AIM OF THE TASK ->
Please return, exactly and only, the lines beginning at the top of the entries below and ending with the line containing "Then, ψRM(≻′I) = A*."; keep out the pictures.

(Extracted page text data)
§
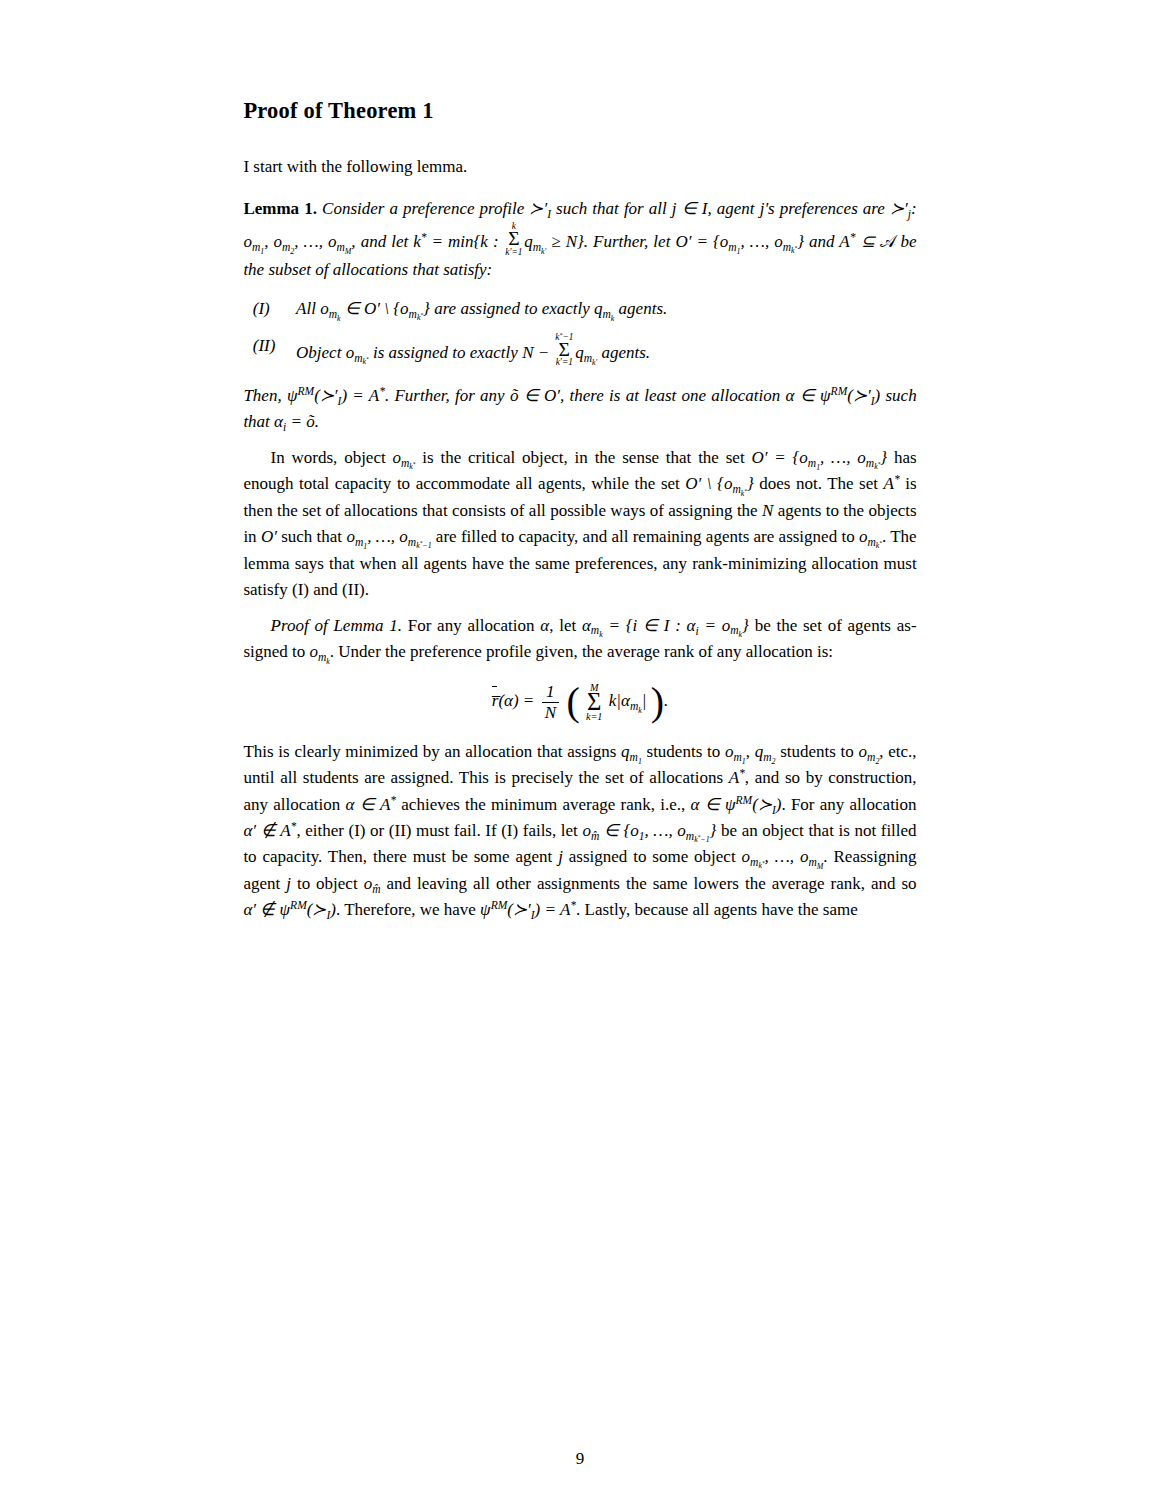Proof of Theorem 1
I start with the following lemma.
Lemma 1. Consider a preference profile ≻′I such that for all j ∈ I, agent j's preferences are ≻′j: om1, om2, …, omM, and let k* = min{k : kΣk′=1 qmk′ ≥ N}. Further, let O′ = {om1, …, omk*} and A* ⊆ 𝒜 be the subset of allocations that satisfy:
(I) All omk ∈ O′ \ {omk*} are assigned to exactly qmk agents.
(II) Object omk* is assigned to exactly N − k*−1 Σk′=1 qmk′ agents.
Then, ψRM(≻′I) = A*. Further, for any õ ∈ O′, there is at least one allocation α ∈ ψRM(≻′I) such that αi = õ.
In words, object omk* is the critical object, in the sense that the set O′ = {om1, …, omk*} has enough total capacity to accommodate all agents, while the set O′ \ {omk*} does not. The set A* is then the set of allocations that consists of all possible ways of assigning the N agents to the objects in O′ such that om1, …, omk*−1 are filled to capacity, and all remaining agents are assigned to omk*. The lemma says that when all agents have the same preferences, any rank-minimizing allocation must satisfy (I) and (II).
Proof of Lemma 1. For any allocation α, let αmk = {i ∈ I : αi = omk} be the set of agents assigned to omk. Under the preference profile given, the average rank of any allocation is:
r̅(α) = 1 N ( MΣk=1 k|αmk| ).
This is clearly minimized by an allocation that assigns qm1 students to om1, qm2 students to om2, etc., until all students are assigned. This is precisely the set of allocations A*, and so by construction, any allocation α ∈ A* achieves the minimum average rank, i.e., α ∈ ψRM(≻I). For any allocation α′ ∉ A*, either (I) or (II) must fail. If (I) fails, let om̂ ∈ {o1, …, omk*−1} be an object that is not filled to capacity. Then, there must be some agent j assigned to some object omk*, …, omM. Reassigning agent j to object om̂ and leaving all other assignments the same lowers the average rank, and so α′ ∉ ψRM(≻I). Therefore, we have ψRM(≻′I) = A*. Lastly, because all agents have the same
9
§
ANSWER TO THIS TASK ->
Proof of Theorem 1
I start with the following lemma.
Lemma 1. Consider a preference profile ≻′I such that for all j ∈ I, agent j's preferences are ≻′j: om1, om2, …, omM, and let k* = min{k : kΣk′=1 qmk′ ≥ N}. Further, let O′ = {om1, …, omk*} and A* ⊆ 𝒜 be the subset of allocations that satisfy:
(I) All omk ∈ O′ \ {omk*} are assigned to exactly qmk agents.
(II) Object omk* is assigned to exactly N − k*−1 Σk′=1 qmk′ agents.
Then, ψRM(≻′I) = A*. Further, for any õ ∈ O′, there is at least one allocation α ∈ ψRM(≻′I) such that αi = õ.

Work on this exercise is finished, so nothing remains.